YOUR GOAL - Pick every line out of the entries below that holds the string "Short", and report them.

┌─ DATA LISTING

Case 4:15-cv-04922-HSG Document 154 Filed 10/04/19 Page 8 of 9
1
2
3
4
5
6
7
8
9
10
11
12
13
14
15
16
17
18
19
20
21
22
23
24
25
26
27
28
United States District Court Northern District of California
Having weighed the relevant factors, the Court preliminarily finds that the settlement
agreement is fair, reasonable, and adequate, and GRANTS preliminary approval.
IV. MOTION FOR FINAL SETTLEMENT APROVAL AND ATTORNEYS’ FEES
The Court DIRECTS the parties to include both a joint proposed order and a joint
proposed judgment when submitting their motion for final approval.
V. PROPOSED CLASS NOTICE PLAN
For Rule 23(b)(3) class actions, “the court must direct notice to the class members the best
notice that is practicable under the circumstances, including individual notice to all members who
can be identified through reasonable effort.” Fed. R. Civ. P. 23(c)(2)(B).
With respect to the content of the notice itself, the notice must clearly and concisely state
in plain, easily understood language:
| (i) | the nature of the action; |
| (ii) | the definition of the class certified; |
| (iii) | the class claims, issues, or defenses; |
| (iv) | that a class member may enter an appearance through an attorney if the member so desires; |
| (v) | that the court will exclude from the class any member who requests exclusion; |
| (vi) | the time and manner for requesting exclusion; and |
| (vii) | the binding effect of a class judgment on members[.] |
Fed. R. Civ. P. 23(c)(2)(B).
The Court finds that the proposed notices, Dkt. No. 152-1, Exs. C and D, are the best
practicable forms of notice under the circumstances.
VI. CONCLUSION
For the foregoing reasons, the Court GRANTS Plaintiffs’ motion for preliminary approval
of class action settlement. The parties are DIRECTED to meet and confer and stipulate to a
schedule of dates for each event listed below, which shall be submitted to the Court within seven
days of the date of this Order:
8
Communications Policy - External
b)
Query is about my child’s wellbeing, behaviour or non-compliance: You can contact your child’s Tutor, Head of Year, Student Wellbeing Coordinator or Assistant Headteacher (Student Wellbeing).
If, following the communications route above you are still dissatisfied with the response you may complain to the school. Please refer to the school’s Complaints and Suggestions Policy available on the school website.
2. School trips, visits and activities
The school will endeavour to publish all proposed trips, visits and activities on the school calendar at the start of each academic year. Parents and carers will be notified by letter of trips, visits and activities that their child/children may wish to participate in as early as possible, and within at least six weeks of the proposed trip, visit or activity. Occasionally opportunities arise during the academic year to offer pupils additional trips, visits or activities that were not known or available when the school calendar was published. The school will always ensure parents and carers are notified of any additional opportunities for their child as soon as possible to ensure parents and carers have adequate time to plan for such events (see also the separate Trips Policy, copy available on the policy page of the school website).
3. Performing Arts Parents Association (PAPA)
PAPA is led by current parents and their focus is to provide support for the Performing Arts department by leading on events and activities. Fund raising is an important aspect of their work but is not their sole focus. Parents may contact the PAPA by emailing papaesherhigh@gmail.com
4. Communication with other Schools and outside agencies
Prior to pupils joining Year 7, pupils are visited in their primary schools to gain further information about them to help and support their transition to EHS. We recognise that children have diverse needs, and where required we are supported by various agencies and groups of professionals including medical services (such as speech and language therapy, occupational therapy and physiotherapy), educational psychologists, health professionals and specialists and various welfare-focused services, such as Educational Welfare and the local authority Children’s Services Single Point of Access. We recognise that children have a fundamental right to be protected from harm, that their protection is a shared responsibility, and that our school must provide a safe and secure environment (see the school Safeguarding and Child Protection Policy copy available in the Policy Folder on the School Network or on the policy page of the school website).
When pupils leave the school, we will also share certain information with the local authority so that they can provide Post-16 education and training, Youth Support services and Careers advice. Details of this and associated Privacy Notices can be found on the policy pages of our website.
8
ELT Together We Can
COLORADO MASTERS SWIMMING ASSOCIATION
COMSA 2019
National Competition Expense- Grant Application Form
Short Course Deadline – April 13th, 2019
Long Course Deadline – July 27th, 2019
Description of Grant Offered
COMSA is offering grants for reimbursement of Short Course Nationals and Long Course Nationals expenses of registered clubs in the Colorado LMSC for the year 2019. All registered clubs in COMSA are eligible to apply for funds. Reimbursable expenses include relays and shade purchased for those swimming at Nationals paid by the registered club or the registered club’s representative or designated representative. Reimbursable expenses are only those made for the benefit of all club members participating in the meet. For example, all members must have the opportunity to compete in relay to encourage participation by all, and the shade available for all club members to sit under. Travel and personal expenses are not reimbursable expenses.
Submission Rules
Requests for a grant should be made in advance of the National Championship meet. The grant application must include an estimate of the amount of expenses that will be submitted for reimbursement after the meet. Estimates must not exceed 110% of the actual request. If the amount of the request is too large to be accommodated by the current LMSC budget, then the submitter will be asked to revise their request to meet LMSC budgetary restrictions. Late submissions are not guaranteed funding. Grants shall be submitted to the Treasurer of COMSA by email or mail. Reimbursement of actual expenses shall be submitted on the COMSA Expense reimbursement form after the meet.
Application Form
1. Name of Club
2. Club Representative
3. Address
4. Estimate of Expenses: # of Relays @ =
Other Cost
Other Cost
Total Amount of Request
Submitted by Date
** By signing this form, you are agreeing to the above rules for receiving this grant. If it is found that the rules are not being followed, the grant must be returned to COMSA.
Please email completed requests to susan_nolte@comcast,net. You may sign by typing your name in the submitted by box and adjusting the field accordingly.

└─

ANSWER SPACE -
Short Course Deadline – April 13th, 2019
COMSA is offering grants for reimbursement of Short Course Nationals and Long Course Nationals expenses of registered clubs in the Colorado LMSC for the year 2019. All registered clubs in COMSA are eligible to apply for funds. Reimbursable expenses include relays and shade purchased for those swimming at Nationals paid by the registered club or the registered club’s representative or designated representative. Reimbursable expenses are only those made for the benefit of all club members participating in the meet. For example, all members must have the opportunity to compete in relay to encourage participation by all, and the shade available for all club members to sit under. Travel and personal expenses are not reimbursable expenses.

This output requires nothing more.